This meetinghouse is located on a beautiful site, elevated above the town and the river running adjacent. Built of a stone base and brick structure in 1898, the building cost around $5000 to construct. Containing a single large chapel space on the main floor, the room was able to be subdivided by curtains for Sunday School classes. The basement was an open hall for activities and dances. The original design contained a weather vane and a bell tower above the entry door on the west side.
The building is currently for sale.
This building was originally a single-story, one-room stone building located across the street from the Centerville 1st Ward meetinghouse.
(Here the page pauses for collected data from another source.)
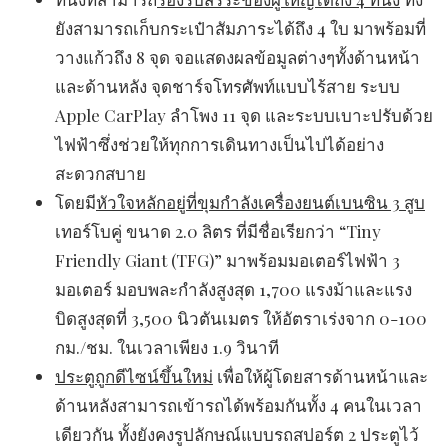
ยังสามารถเก็บกระเป๋าสัมภาระได้ถึง 4 ใบ มาพร้อมที่
วางแก้วถึง 8 จุด จอแสดงผลข้อมูลต่างๆทั้งด้านหน้า
และด้านหลัง จุดชาร์จโทรศัพท์แบบไร้สาย ระบบ
Apple CarPlay ลำโพง 11 จุด และระบบเบาะปรับด้วย
ไฟฟ้าซึ่งช่วยให้ทุกการเดินทางเป็นไปได้อย่าง
สะดวกสบาย
โดยมี
หัวใจหลักอยู่ที่ขุมกำลังเครื่องยนต์เบนซิน 3 สูบ
เทอร์โบคู่ ขนาด 2.0 ลิตร ที่มีชื่อเรียกว่า “Tiny
Friendly Giant (TFG)” มาพร้อมมอเตอร์ไฟฟ้า 3
มอเตอร์ มอบพละกำลังสูงสุด 1,700 แรงม้าและแรง
บิดสูงสุดที่ 3,500 นิวตันเมตร ให้อัตราเร่งจาก 0-100
กม./ชม. ในเวลาเพียง 1.9 วินาที
ประตูถูกดีไซน์ขึ้นใหม่
เพื่อให้ผู้โดยสารด้านหน้าและ
ด้านหลังสามารถเข้ารถได้พร้อมกันทั้ง 4 คนในเวลา
เดียวกัน ทั้งยังคงรูปลักษณ์แบบรถสปอร์ต 2 ประตูไว้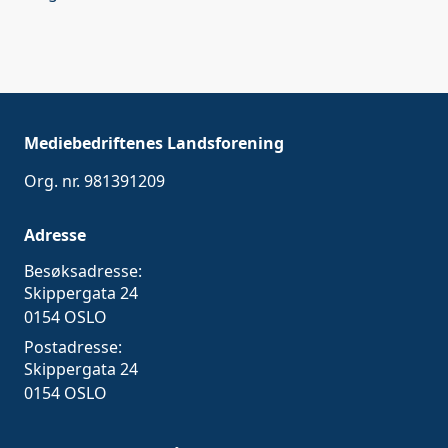
Mediebedriftenes Landsforening
Org. nr. 981391209
Adresse
Besøksadresse:
Skippergata 24
0154 OSLO
Postadresse:
Skippergata 24
0154 OSLO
A Centerville Young Men’s Club, which included B.H. Roberts as a member, built this small rock building in about 1873 at a cost of $700. Their desire was to have a place to discuss philosophy, astronomy and other such topics as well as to house a library for their books. To join the club, membership fees were collected, and weekly meetings were spent discussing books. Lack of attendance or preparation for the discussion meant a fine would be charged to help purchase new books. Eventually this club was changed into the newly organized Young Men’s Mutual Improvement Association, probably in 1877, the date listed on a plaque found in the attic of the building. B. H. Roberts was elected as the first president. Shortly after, the building was also used by the Young Women, and after 1880, by the Primary. Sold in 1917, the building was converted to a residence around 1920, at which time a hip roof, side rooms and a covered front porch were added. There is also a garage and agriculture building on site, both of which were built at this time. The home, which retains its historic integrity, contributes to the historic qualities of Centerville and was placed on the National Register of Historic Places in 1997.
Today it remains as a rare surviving example of a rare building type. However, the current owner has just recently applied for a demolition permit for the building since it will be cheaper to raze than to attempt additional preservation efforts. The building is currently being rented and is in some level of disrepair as can be seen in the roof soffit.